OpenGL interface renderer with OpenGLRenderer component broken - OpenGL Demo misleading

Yes, the demo is a bit confusing in that sense. As you know there isn’t really an “Open GL interface renderer”. You can only attach a GL context to a JUCE component. That JUCE component and all of it’s children will then be rendered with OpenGL.

There are a few limitations to this. First of all, you can’t have any of the child components also be attached to a different OpenGLContext. This will result in problems with z-ordering and clipping.

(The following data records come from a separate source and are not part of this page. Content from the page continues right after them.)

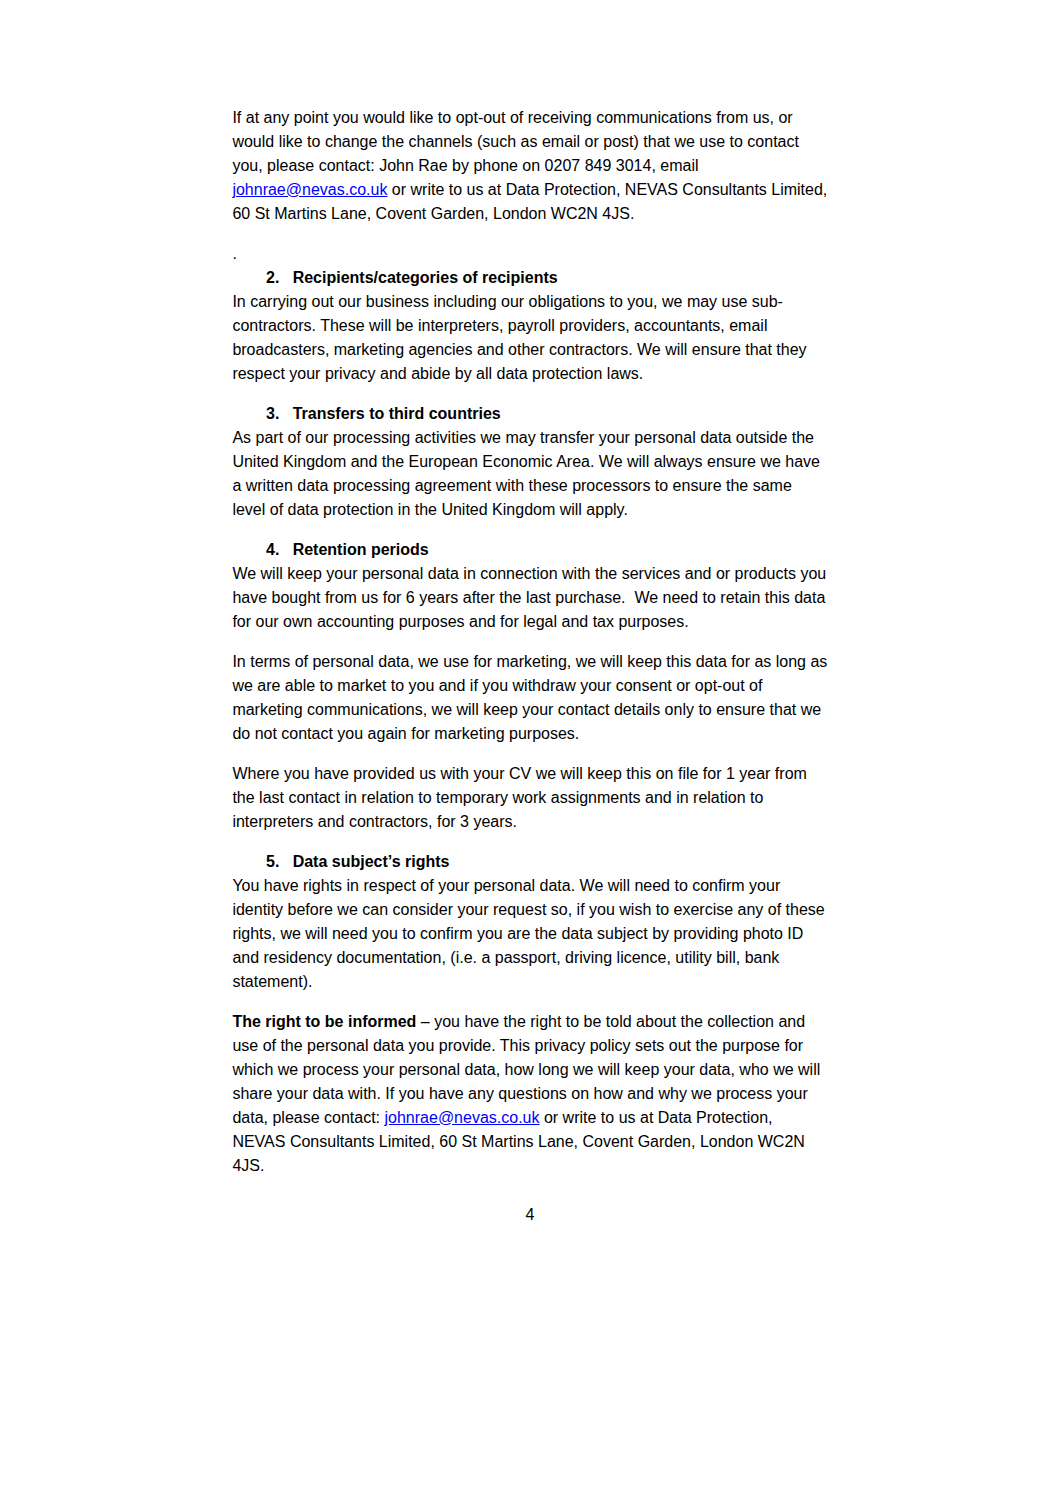If at any point you would like to opt-out of receiving communications from us, or would like to change the channels (such as email or post) that we use to contact you, please contact: John Rae by phone on 0207 849 3014, email johnrae@nevas.co.uk or write to us at Data Protection, NEVAS Consultants Limited, 60 St Martins Lane, Covent Garden, London WC2N 4JS.
.
2. Recipients/categories of recipients
In carrying out our business including our obligations to you, we may use sub-contractors. These will be interpreters, payroll providers, accountants, email broadcasters, marketing agencies and other contractors. We will ensure that they respect your privacy and abide by all data protection laws.
3. Transfers to third countries
As part of our processing activities we may transfer your personal data outside the United Kingdom and the European Economic Area. We will always ensure we have a written data processing agreement with these processors to ensure the same level of data protection in the United Kingdom will apply.
4. Retention periods
We will keep your personal data in connection with the services and or products you have bought from us for 6 years after the last purchase. We need to retain this data for our own accounting purposes and for legal and tax purposes.
In terms of personal data, we use for marketing, we will keep this data for as long as we are able to market to you and if you withdraw your consent or opt-out of marketing communications, we will keep your contact details only to ensure that we do not contact you again for marketing purposes.
Where you have provided us with your CV we will keep this on file for 1 year from the last contact in relation to temporary work assignments and in relation to interpreters and contractors, for 3 years.
5. Data subject’s rights
You have rights in respect of your personal data. We will need to confirm your identity before we can consider your request so, if you wish to exercise any of these rights, we will need you to confirm you are the data subject by providing photo ID and residency documentation, (i.e. a passport, driving licence, utility bill, bank statement).
The right to be informed – you have the right to be told about the collection and use of the personal data you provide. This privacy policy sets out the purpose for which we process your personal data, how long we will keep your data, who we will share your data with. If you have any questions on how and why we process your data, please contact: johnrae@nevas.co.uk or write to us at Data Protection, NEVAS Consultants Limited, 60 St Martins Lane, Covent Garden, London WC2N 4JS.
4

Also, we know that some GPUs struggle to cope with the situation where a parent component (not attached to an OpenGLContext), has two child components which are both attached to separate OpenGLContexts - you will get the flickering you observe. Often a driver update will fix the problem.

To avoid the situations described above, the JUCE demo will turn off OpenGL rendering for the side menu when running the OpenGL demo. However, the complete demo area is still completely rendered with opengl (as the top-level demo component attaches to a gl context).

If you have multiple components requiring opengl and you want to render all GUI components with OpenGL, then I strongly advise that you attach an OpenGLContext to the top-level component only. The top-level component can then keep track of all the subcomponents which require renderOpenGL callbacks and simply forward the renderOpenGL callback to them.